В неопубликованной статье о творчестве Эрнеста Хемингуэя, которую Платонов назвал дорогим для себя сочетанием слов «Навстречу людям», прозвучавшим прямо противоположно тому, что видел рецензент в Александре Грине или Михаиле Пришвине, он утверждал: «Вот почему этику так часто Хемингуэй превращает в эстетику; ему кажется, что непосредственное, прямое, открытое изображение торжества доброго или героического начала в людях и в их отношениях отдает сентиментализмом, некоторой вульгарностью, дурным вкусом, немужественной слабостью. И Хемингуэй идет косвенным путем: он „охлаждает“, „облагораживает“ свои темы и свой стиль лаконичностью, цинизмом, иногда грубоватостью; он хочет доказать этическое в человеке, но стыдится из художественных соображений назвать его своим именем и ради беспристрастия, ради сугубой доказательности и объективности ведет изложение чисто эстетическими средствами. Это хороший способ, но у него есть плохое качество: эстетика несет в данном случае служебную, транспортную роль, забирает много художественных сил автора на самое себя, не превращая их обратно в этику. Эстетика, являясь здесь передаточным средством от автора к читателю, подобно электрической линии высокого напряжения, расходует, однако, много энергии на себя, и эта энергия безвозвратно теряется для читателя-потребителя».

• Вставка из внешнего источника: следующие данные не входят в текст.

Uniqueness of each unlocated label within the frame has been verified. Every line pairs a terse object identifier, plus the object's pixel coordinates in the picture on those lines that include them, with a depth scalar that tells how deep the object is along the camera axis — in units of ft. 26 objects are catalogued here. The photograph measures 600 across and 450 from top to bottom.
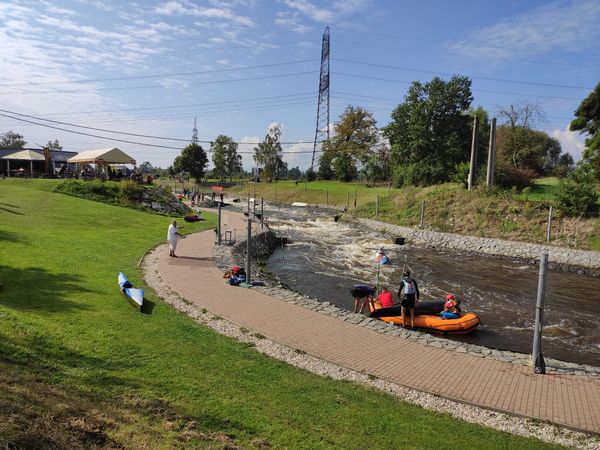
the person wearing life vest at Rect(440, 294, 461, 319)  38.81
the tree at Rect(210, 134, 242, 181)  299.58
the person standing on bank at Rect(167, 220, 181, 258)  56.54
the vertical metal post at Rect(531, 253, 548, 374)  26.37
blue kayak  33.88
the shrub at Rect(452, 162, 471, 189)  116.43
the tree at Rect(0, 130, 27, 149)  371.35
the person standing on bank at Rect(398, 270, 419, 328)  36.37
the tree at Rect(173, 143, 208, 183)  278.05
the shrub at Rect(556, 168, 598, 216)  82.33
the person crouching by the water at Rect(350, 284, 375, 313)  41.81
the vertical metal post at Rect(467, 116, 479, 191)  106.22
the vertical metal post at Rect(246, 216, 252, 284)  42.72
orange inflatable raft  37.70
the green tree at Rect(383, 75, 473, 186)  151.74
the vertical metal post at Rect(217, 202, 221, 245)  67.80
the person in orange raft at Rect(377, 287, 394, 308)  40.95
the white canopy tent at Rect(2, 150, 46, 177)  141.08
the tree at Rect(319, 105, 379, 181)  243.40
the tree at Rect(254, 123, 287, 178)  299.70
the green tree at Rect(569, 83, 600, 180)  120.59
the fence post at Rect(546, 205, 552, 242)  80.82
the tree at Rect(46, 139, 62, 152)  435.53
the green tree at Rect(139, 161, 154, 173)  489.50
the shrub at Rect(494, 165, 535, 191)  109.50
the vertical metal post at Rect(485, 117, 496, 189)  99.71
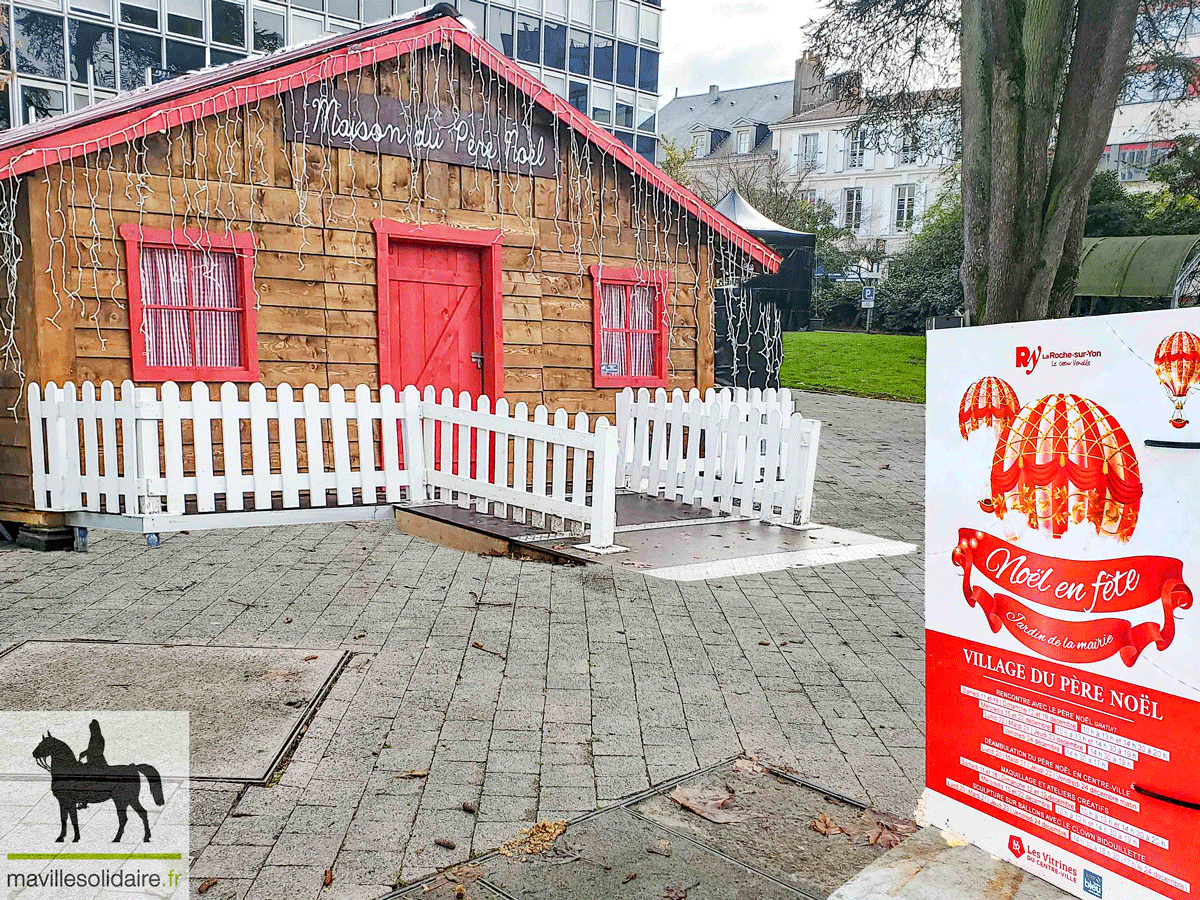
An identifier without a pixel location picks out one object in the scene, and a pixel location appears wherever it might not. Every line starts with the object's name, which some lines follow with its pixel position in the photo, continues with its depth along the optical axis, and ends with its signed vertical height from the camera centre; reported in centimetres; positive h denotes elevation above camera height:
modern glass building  2416 +872
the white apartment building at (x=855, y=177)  5200 +947
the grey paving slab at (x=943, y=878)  240 -131
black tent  1783 +97
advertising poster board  213 -58
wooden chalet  866 +117
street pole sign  3152 +171
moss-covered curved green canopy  2344 +210
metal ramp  748 -158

Эти рассуждения имели отношение не только к Хемингуэю. В этих потерях, а на самом деле гигантских накоплениях энергии происходило усложнение смысла и сказывалась слишком сильная нагрузка на читателя, который оттого и читал с удовольствием сочинения Льва Кассиля, что там все было просто и легко. Платонова легкость письма оскорбляла, как оскорбляли в других случаях сентиментальность и иные беспроигрышные способы воздействия на человека. «Можно, например, прочитать книгу, посмотреть спектакль, не проронив слезы, не улыбнувшись, и остаться затем на всю жизнь потрясенным. И можно, наоборот, плакать, смеяться, шумно восхищаться и затем — после окончания книги — остаться в удивленном недоумении: что же вызвало смех, слезы… — писал он в одной из неоконченных рецензий. — По нашему наблюдению такие произведения, которые вызывают острую реакцию читателя, зрителя, но оставляют равнодушным его разум и его сердце, эксплуатируют неврастеническое свойство человека <…> Это все наиболее легкие и дешевые пути, потому что на них сила подменяется грубостью, радость — наслаждением, страдание — истерикой, а сочувствие — подглядывающим любопытством».
Он этих путей сознательно избегал, но даже если предположить, что его знаменитое косноязычие есть не что иное, как попытка донести до потребителей литературы прямой, необлегченный и неупрощенный смысл и суть вещей и явлений, то плотность, насыщенность, давление этого языка оказались слишком велики. Да и не на пустом месте сказал Хемингуэй о том, что учился у Платонова…
«Его литературные взгляды не раз меня поражали. Он считал, что в „Войне и мире“ Толстой пренебрег правдой о тяжелом положении русских крепостных крестьян. Восхищаясь Горьким, ставил его выше Бунина. Из современных поэтов особенно ценил Ахматову и Есенина, не принимал Мандельштама и Пастернака. Говоря о молодежи, хвалил рассказы Бокова», — вспоминал с долей недоумения Семен Липкин, а из других мемуаров известно, что Платонов не любил Чехова и Зощенко.
В 1940 году он резко отозвался о Паустовском, с которым они вместе ели пирожки на «Конотопских вечерах», обвинив своего товарища (вот, кстати, поразительная вещь: Паустовский был старше Платонова на семь лет, но при чтении рецензии возникает ощущение, что умудренный жизнью человек поучает неопытного литературного юношу) в «оргии гуманизма», в «излишнем, навязчивом, кокетливом благородстве человеческих натур», и посоветовал писать о героизме советских людей «со спокойным, глубоко дышащим сердцем, а не с подпрыгивающим восторгом, и чернилами, а не слезами энтузиазма».